[Exercise text — start]

The plan, unveiled by House Speaker Armond Budish on Friday couples the delay, first proposed by Gov. Ted Strickland on Sept. 30, with a 5 percent pay cut for legislators.
The pay cut wouldn’t take effect until 2011 because the Ohio Constitution prohibits pay adjustments during legislators’ current terms. Savings in the House would amount to about $379,000 a year. Figures for the Senate weren’t immediately available.
One big question is expected to come up at hearings: Is postponing the income tax cut a tax hike? Democrats say “no” but House Republicans already are saying “yes.”
Democrats control the House 53-46 and Budish said the Democratic caucus concluded, as Strickland had earlier, that postponing the final year of the income tax cuts was the best way to fill an $850 million hole in the budget.
The Ohio Supreme Court last month blew that hole in the budget by ruling that a plan to put video slot machines at Ohio racetracks was subject to a vote of the people 2010, delaying efforts to collect revenue from the slots.
“It is not a tax increase,” Budish said of the plan. “No Ohioan will pay more in income taxes this year than they paid last year.”
Budish said the plan is the best way to avoid drastic cuts in state support for K-12 education.

[Exercise text — finish]
[Data for analysis — start]

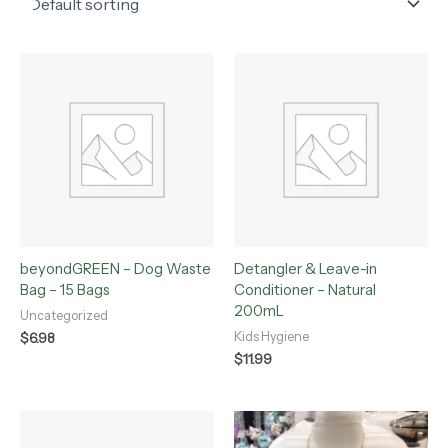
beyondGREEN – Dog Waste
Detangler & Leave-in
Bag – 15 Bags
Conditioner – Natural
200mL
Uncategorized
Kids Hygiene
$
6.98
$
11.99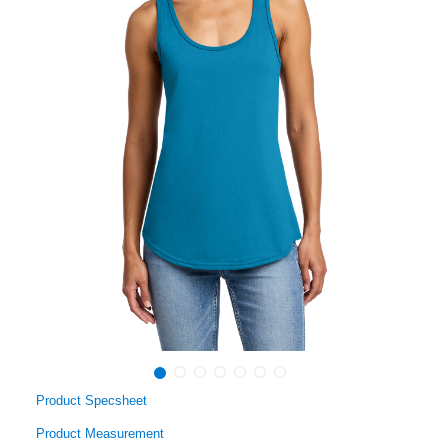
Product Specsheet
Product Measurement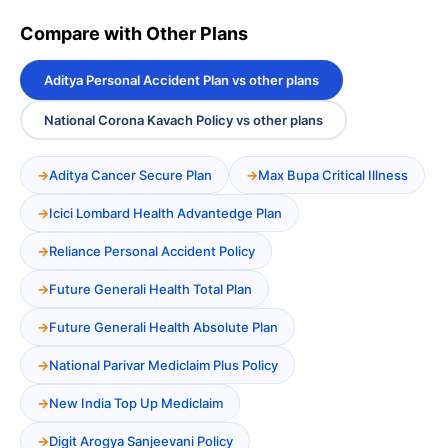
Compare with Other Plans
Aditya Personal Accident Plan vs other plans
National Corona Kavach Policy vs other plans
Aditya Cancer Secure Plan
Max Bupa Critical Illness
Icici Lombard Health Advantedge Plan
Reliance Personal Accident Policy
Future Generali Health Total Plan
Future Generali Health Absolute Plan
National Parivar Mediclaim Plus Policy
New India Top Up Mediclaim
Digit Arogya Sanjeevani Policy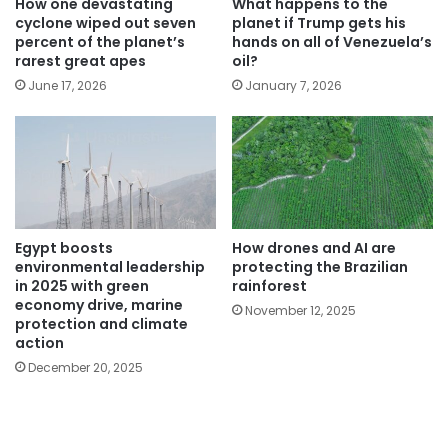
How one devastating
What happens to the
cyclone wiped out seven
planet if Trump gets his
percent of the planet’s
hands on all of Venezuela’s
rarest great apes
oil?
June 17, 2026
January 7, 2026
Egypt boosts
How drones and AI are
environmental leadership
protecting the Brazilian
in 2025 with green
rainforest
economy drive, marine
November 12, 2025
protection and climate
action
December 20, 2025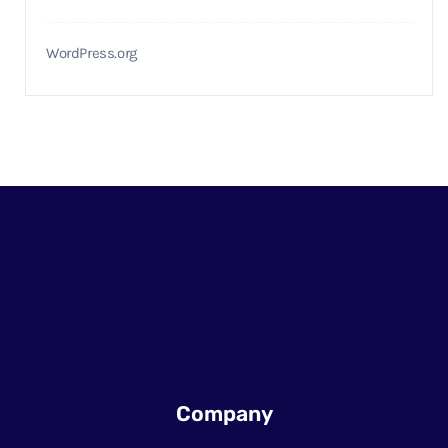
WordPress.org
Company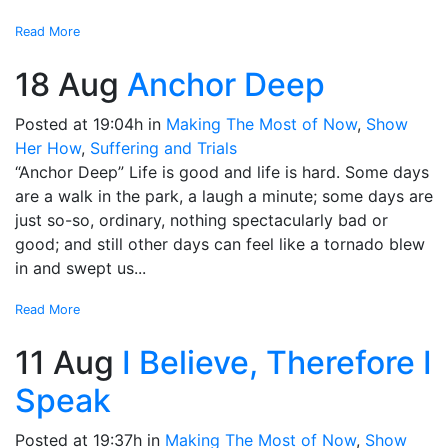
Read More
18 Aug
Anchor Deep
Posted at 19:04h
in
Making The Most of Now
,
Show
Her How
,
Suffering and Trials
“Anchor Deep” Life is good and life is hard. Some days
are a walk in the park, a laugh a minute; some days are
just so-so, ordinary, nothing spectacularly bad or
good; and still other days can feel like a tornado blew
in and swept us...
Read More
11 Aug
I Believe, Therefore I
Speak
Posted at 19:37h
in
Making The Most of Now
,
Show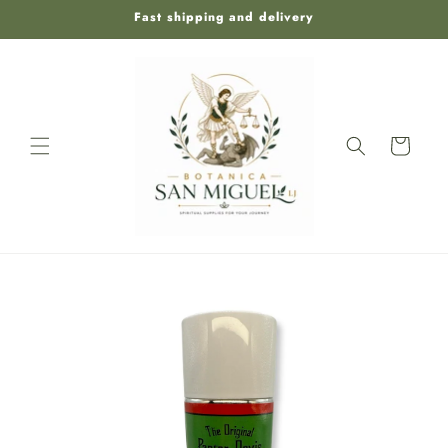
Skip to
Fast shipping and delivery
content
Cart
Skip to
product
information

[Data for analysis — finish]
[Data for analysis — start]

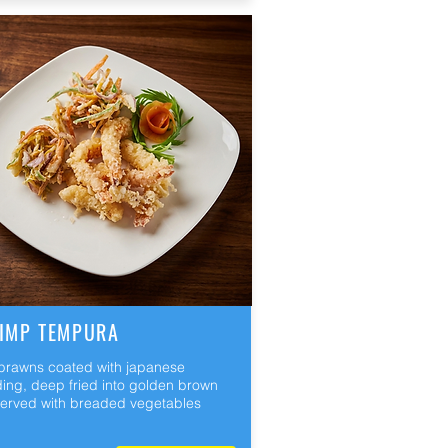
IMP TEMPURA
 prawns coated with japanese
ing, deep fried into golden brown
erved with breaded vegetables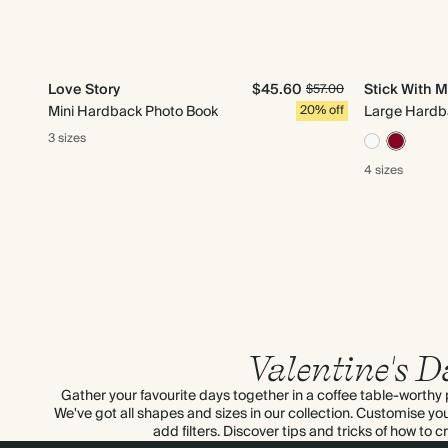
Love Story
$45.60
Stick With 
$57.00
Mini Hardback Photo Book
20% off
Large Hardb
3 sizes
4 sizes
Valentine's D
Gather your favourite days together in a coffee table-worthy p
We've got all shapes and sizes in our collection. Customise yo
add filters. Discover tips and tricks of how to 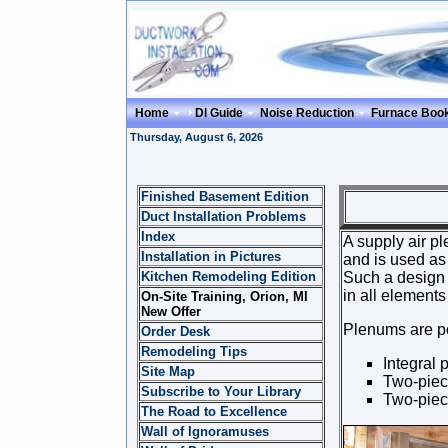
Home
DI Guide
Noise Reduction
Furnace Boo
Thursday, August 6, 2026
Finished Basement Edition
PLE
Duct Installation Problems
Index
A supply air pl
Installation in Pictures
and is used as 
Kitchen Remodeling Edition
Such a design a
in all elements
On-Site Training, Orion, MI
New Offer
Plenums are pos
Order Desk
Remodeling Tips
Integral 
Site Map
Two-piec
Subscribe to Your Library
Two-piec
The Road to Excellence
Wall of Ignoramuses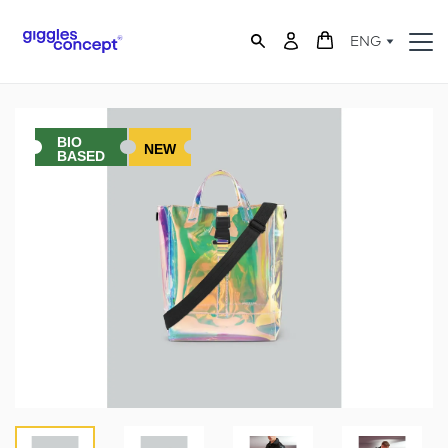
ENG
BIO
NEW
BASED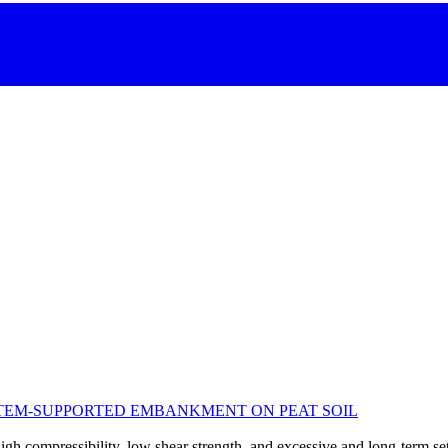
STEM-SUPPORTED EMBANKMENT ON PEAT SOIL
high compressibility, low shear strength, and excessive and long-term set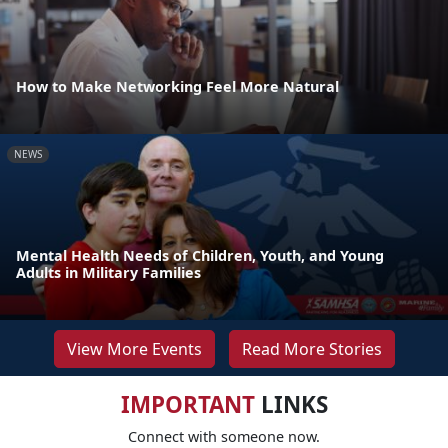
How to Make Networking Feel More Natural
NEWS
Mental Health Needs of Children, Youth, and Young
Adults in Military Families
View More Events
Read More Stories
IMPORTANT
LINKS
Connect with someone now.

[Data for analysis — finish]
[Data for analysis — start]

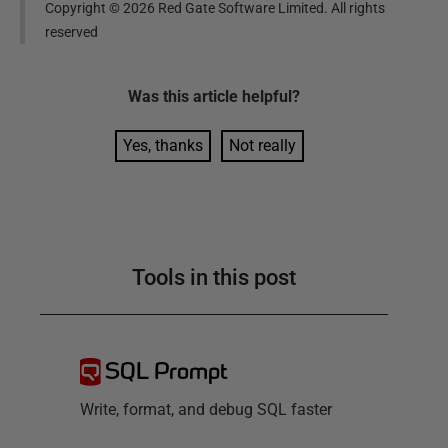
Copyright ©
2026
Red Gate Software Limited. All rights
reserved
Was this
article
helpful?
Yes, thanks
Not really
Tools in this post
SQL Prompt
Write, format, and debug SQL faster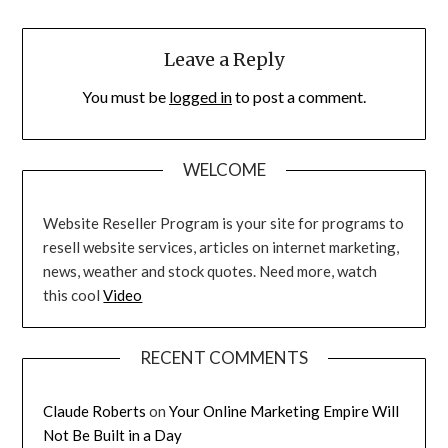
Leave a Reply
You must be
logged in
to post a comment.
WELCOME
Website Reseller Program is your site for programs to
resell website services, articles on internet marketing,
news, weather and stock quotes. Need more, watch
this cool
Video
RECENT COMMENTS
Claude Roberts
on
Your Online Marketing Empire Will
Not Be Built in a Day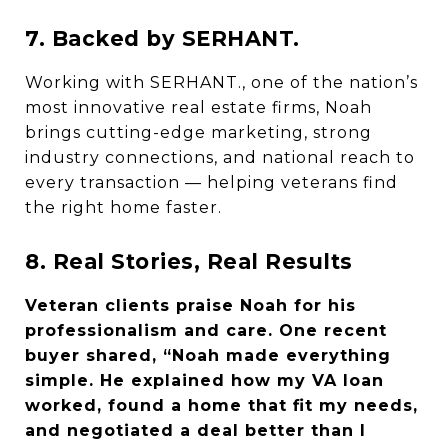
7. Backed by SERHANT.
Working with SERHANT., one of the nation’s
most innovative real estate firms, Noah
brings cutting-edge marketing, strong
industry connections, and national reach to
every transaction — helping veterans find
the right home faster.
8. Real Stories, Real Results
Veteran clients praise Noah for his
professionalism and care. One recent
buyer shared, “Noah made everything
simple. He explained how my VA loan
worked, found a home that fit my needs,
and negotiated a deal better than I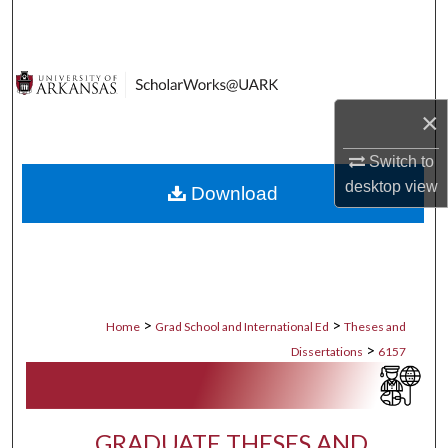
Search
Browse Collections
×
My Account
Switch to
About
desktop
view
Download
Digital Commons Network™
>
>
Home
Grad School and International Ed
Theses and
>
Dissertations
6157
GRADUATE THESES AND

[Data for analysis — finish]

- About this exercise
Extend the news piece about the Ohio House plan to delay the income tax cut, picking up after its last sentence.

- Response box
Because most of the five-year, 21 percent tax cut already is in place, a family of four earning $60,000 annually now pays about $357 less in state income taxes than it paid in 2004. The additional 4.2 percent would have reduced it further.
State Rep. Seth Morgan, R-Huber Heights, proposed the 5 percent legislative pay cut in June but Democrats have called no hearings on the plan.
Minority Whip John Adams, R-Sidney, third-ranking House Republican, said rescinding a tax cut, particularly retroactively more than nine months into the year in which it takes effect, is a tax hike. Adams called the plan “too little, too late.”
Budish said the change must be made before the end of the year.
“That’s not even the outside date because the “tax department will need time to change its software and change its forms, so it’s my understanding that we have to move very quickly here,” he said.